Lanjutkan teks tentang melemahnya dukungan terhadap petahana dalam Pilkada 2020, dimulai setelah kalimat terakhirnya.
══ BLOK TEKS
Lepasnya Nasdem dan PAN dari tangan petahana adalah fenomena awal keterpurukan petahana dari sisi dukungan kerja mesin partai politik. Saat yang sama partai koalisi pengusung petahana terbaca dengan terang tidak solid, seperti rendahnya partisipasi perangkat parpol koalisi partai Demokrat, Gerindra, P3, PBB disaat-saat petahana melakukan blusukan. Hanya Golkar yang terlihat solid dan militan walau di masa kontestan berlangsung justeru salah satu Ketua Kecamatan Partai Golkar terang-terangan menyatakan diri keluar dari Partai Golkar yang kemudian ikut berjuang bersama dengan paslon Syafaad

Para suporter tenaga dan modal untuk petahana pada Pilkada 2015, justeru berbalik arah melakukan perlawanan terhadap petahana dalam Pilkada 2020. Fenomena itu terlihat pada sejumlah eks pendukung petahana khususnya di Kecamatan Wera, Woha, Bolo, bahkan Langgudu. Mereka yang semula mendukung petahana kemudian balik badan melawan petahana dan mereka mayoritas pengusaha Bawang, obat-obatan bahkan jajaran birokrasi yang tidak mendapatkan manfaat sama petahana padahal mereka sebelumnya terlibat memberikan dukungan finansial dan dukungan sosial pada petahana saat pilkada 2015.
════
══ DAFTAR DATA
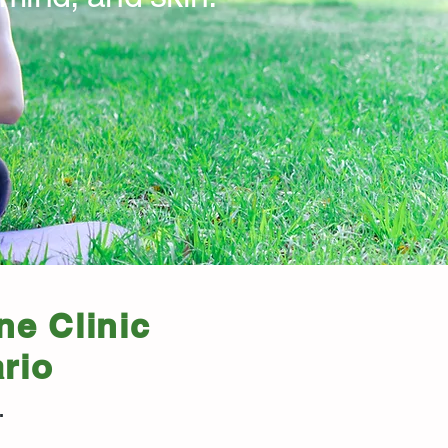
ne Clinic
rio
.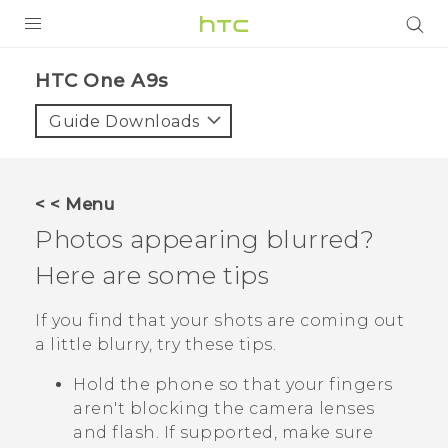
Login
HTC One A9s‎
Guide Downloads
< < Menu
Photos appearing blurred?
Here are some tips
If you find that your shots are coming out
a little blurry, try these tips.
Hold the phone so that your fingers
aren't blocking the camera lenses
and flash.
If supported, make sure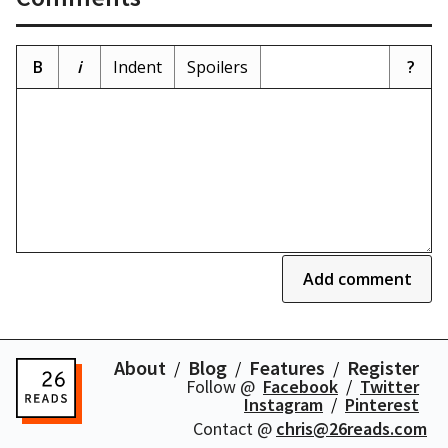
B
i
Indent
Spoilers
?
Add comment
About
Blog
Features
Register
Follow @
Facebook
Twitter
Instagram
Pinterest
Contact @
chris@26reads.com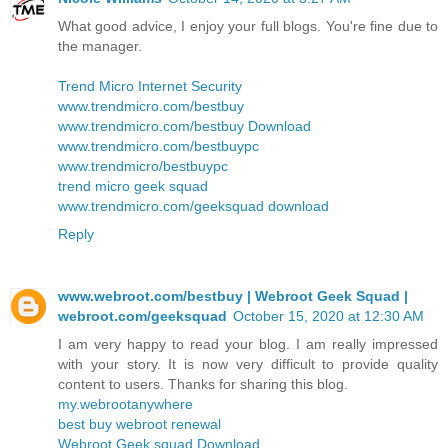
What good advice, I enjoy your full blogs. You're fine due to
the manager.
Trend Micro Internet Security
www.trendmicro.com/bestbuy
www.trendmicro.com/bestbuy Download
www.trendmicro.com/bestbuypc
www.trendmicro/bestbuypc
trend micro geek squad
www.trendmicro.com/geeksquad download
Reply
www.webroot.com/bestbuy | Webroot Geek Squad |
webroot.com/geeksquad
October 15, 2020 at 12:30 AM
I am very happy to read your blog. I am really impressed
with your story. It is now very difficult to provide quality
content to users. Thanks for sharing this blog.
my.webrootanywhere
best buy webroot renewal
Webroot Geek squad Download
════
══ DAFTAR DATA
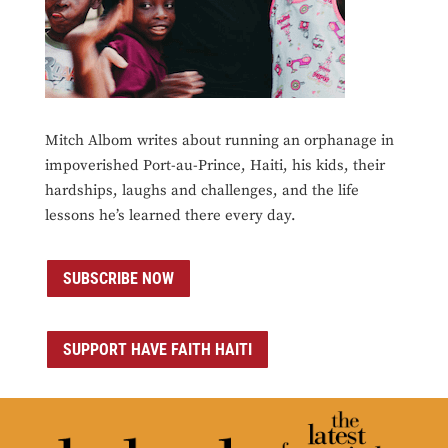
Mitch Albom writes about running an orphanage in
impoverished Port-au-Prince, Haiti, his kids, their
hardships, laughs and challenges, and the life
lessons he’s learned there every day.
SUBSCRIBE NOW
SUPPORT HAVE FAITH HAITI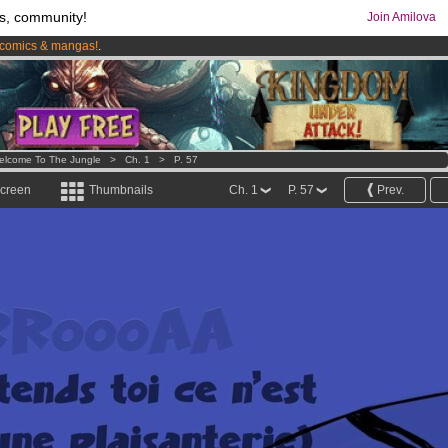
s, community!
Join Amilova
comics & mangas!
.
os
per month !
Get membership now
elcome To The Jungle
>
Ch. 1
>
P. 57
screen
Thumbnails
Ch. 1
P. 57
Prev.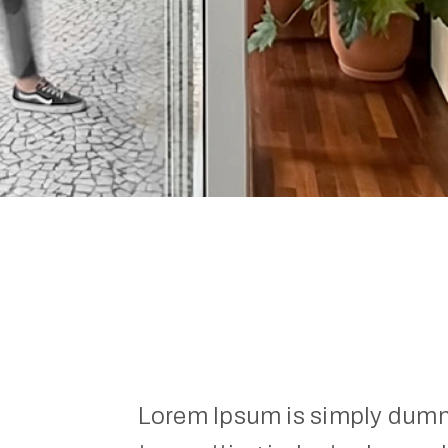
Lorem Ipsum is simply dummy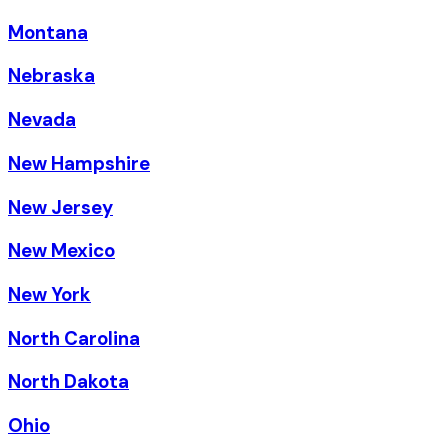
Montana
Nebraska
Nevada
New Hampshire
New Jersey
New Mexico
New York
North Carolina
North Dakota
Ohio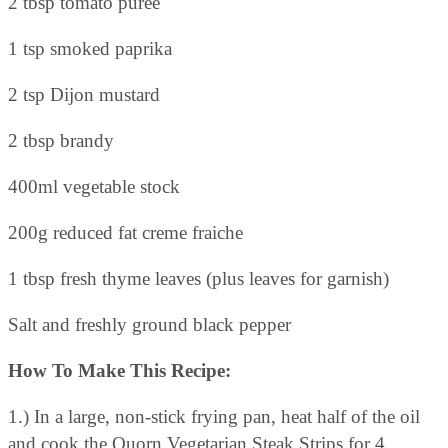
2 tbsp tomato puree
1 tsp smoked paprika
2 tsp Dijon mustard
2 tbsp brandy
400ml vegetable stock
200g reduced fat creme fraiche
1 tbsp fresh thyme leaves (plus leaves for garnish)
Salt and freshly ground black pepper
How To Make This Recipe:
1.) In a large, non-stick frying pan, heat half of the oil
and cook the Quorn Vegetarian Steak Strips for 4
════
KOTAK JAWABAN:
Secara kultural dan geografis, Wilayah Utara yang meliputi Donggo dan Soromandi tidak bisa lagi diklaim petahana sebagai basis politik dan sosial. Hadirnya Paslon IMAN telah memangkas garis politik primordial petahana di 2015 dan bahkan sebelum itu. Donggo dan Soromandi bukan saja wilayah mahkota bagi Iman tapi juga salah satu peta geogratis yang sejak beberapa Tahun lalu menghukum petahana sebagai penguasa ingkar janji dan mengabaikan tuntutan perbaikan hajat hidup warga Donggo dan Soromandi. Kasus terang-terang Kades Mbawa yang melawan petahana adalah indikator jernih betapa petahana sangat lemah di Donggo & Soromandi.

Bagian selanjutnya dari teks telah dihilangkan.